On December 14, 2023, the European Parliament and the European Council reached a provisional deal on the Corporate Sustainability Due Diligence Directive (CS3D). Initially proposed by the European Commission in February of 2022, the CS3D requires certain companies to account for and mitigate adverse human rights and environmental impacts throughout their supply chains, including both their own operations as well as upstream and downstream activities. In November 2022, the European Council adopted the general approach proposed by the European Commission. Since then, the Council and the European Parliament have negotiated the parameters of the CS3D to reach a provisional agreement. While press releases from the Council, the Parliament, and the Commission all confirm an agreement has been reached, the text of the agreed upon CS3D is not yet publicly available. It is likely to be released in early 2024.

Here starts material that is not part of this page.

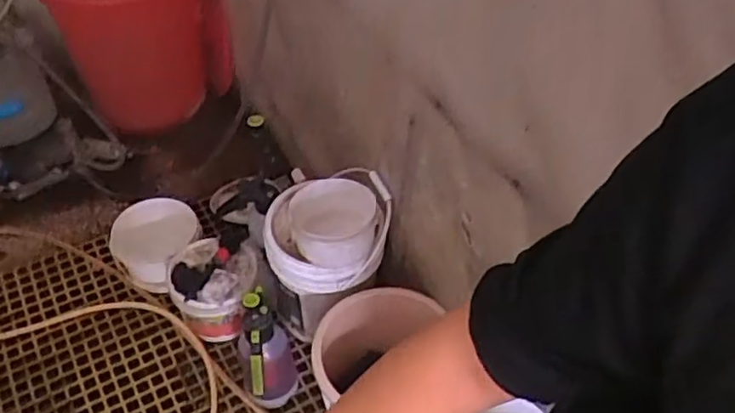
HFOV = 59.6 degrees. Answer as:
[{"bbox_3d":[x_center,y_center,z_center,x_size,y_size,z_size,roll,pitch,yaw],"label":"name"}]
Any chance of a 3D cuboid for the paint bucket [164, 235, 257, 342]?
[{"bbox_3d":[-0.413,0.222,1.739,0.219,0.226,0.235,1,48,-2],"label":"paint bucket"}]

Who is subject to the CS3D?
The CS3D will apply to both European companies and non-European companies with substantial turnover in the EU.
For EU-based companies, the CS3D will apply to companies of substantial size and economic power, i.e., companies with more than 500 employees and a net global turnover of €150 million. In addition, it will apply to EU-based companies with over 250 employees and an annual turnover of €40 million or greater, if at least €20 million is generated in one of the following “high-risk” sectors:
- manufacture and wholesale trade of textiles, clothing and footwear
- agriculture, including forestry and fisheries
- manufacture of food and beverage products, and trade of raw agricultural materials
- extraction and wholesale trade of mineral resources or manufacture of related products
While not entirely consistent across the Press Releases, it appears non-EU companies will be in scope of the Directive if they meet either of the equivalent turnover thresholds in the EU as the first two groups described above. The Commission will publish a list of non-EU companies that fall with the scope of the CS3D.

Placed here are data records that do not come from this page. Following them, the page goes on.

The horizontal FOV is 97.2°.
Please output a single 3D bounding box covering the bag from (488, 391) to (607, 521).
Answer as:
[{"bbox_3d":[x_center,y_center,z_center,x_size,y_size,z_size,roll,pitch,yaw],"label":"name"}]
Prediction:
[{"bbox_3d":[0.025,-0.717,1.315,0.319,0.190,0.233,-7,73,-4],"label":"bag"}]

Small and medium sized companies are not within the scope of the CS3D.
The European Council has indicated that financial sector companies will be temporarily excluded from the CS3D’s obligations, but they will have to adopt a climate transition plan and may have broader obligations in the future.

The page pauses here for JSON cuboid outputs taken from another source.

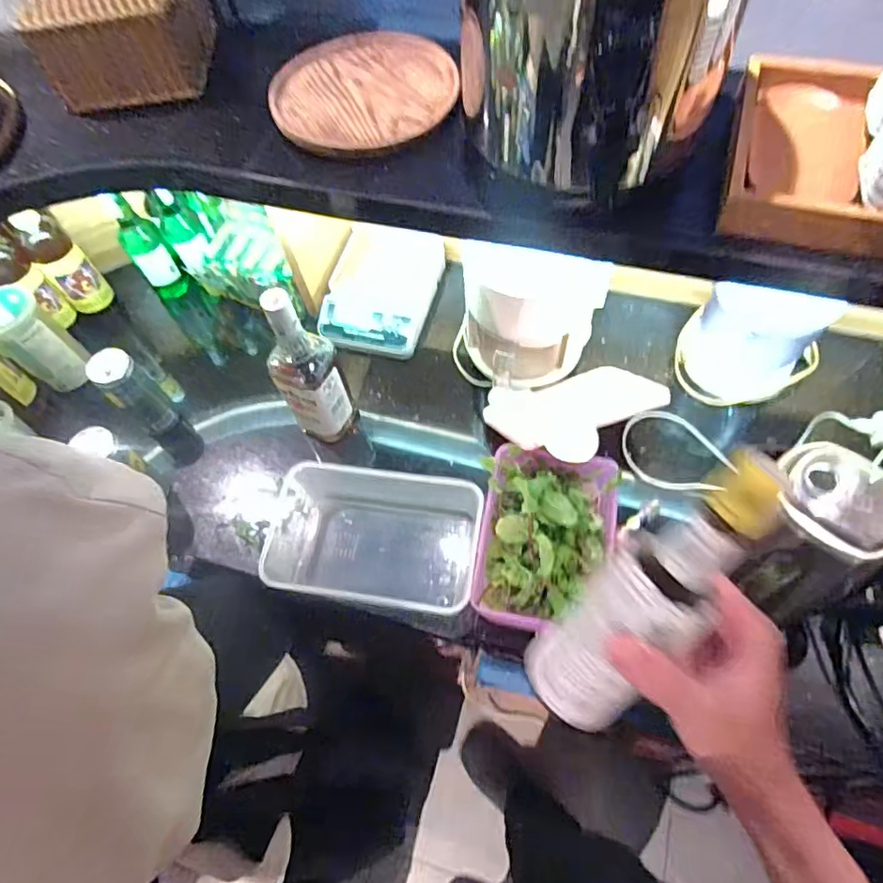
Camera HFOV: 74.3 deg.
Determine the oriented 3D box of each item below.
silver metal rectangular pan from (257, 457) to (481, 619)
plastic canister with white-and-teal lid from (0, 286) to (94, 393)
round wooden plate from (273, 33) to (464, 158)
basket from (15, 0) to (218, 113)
[{"bbox_3d":[-0.080,0.120,0.757,0.256,0.090,0.185,6,62,7],"label":"silver metal rectangular pan"},{"bbox_3d":[-0.618,-0.150,0.875,0.087,0.148,0.092,36,70,21],"label":"plastic canister with white-and-teal lid"},{"bbox_3d":[-0.089,-0.425,0.693,0.211,0.019,0.226,-2,61,3],"label":"round wooden plate"},{"bbox_3d":[-0.391,-0.506,0.710,0.190,0.097,0.166,-9,61,-1],"label":"basket"}]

What does the CS3D obligate companies to do?
Under the Directive, companies will be obligated to consider both actual and potential adverse impacts on human rights and the environment across their entire operations and supply chains, including both upstream and downstream impacts. Obligations will include assessing adverse impacts and taking steps to mitigate and prevent those impacts by integrating due diligence policies and processes into corporate risk management systems. The CS3D will require companies to make investments, seek contractual assurances from business partners, and provide support to those entities to manage environmental and human rights impacts. Companies subject to the CS3D will also be required to engage with stakeholders affected by their actions, including by publicly communicating on due diligence policies, establishing a complaints procedure, and monitoring effectiveness of the policies.
The agreement clarifies the impacts covered that companies will be required to consider. Environmental impacts will include harmful soil change, water pollution, air pollution, harmful emissions, and excessive water consumption, among others. Human rights impacts will include, at minimum, child labor and worker exploitation. The provisional agreement also includes an Annex that lists international instruments and standards for protecting human rights and the environment that, if violated, will be considered to pose an adverse impact.
Last, the compromise contains an obligation for large companies (i.e., companies in the first category described above with over 500 employees) to adopt and implement transition plans for climate change mitigation that are consistent with limiting global warming to 1.5 degrees Celsius.
What are the penalties and liabilities for non-compliance?
Companies will be liable for breaching their obligations under the CS3D and victims will have a cause of action to be compensated for damages. EU countries will designate authorities to monitor compliance, which will have the ability to conduct investigations and impose penalties. Penalties may include naming companies publicly for non-compliance and fines of up to 5% of their worldwide turnover.
How does the CS3D compare to the German Supply Chain Due Diligence Law?
The CS3D follows on the heels of existing efforts in individual EU member countries, most significantly the German Supply Chain Due Diligence Act (in German, Lieferkettensorgfaltspflichtengesetz or LkSG). The LkSG came into force on January 1, 2023 and requires companies that meet a certain employee threshold in Germany to establish a risk management system to prevent or minimize environmental and human rights risks.
The CS3D has much broader implications and will likely result in a tightening of the LkSG. In the first place, the CS3D will apply to a broader range of companies than the LkSG. Whereas the LkSG will extend to companies with 1,000 employees in Germany starting in 2024, the CS3D applies to both EU and non-EU-based companies that meet the employee and turnover thresholds discussed above. Further, the CS3D is expected to reference a longer list of human rights and environmental conventions than the LkSG, meaning the range of potential adverse impacts to be managed through corporate compliance management systems will be broader. At the same time, the CS3D will require deeper engagement with and understanding of the full value chain, as it includes broader requirements to identify and address risks posed by indirect business relationships.
What comes next?
We will provide an update once the full text of the agreed-upon draft Directive becomes publicly available. It will not become law until it is formally approved by the European Parliament and the EU Council. Once it is approved and published in the Official Journal of the EU, the CS3D will enter into force 20 days after publication, and member countries will have two years to adopt the provisions of the Directive into law through national legislation.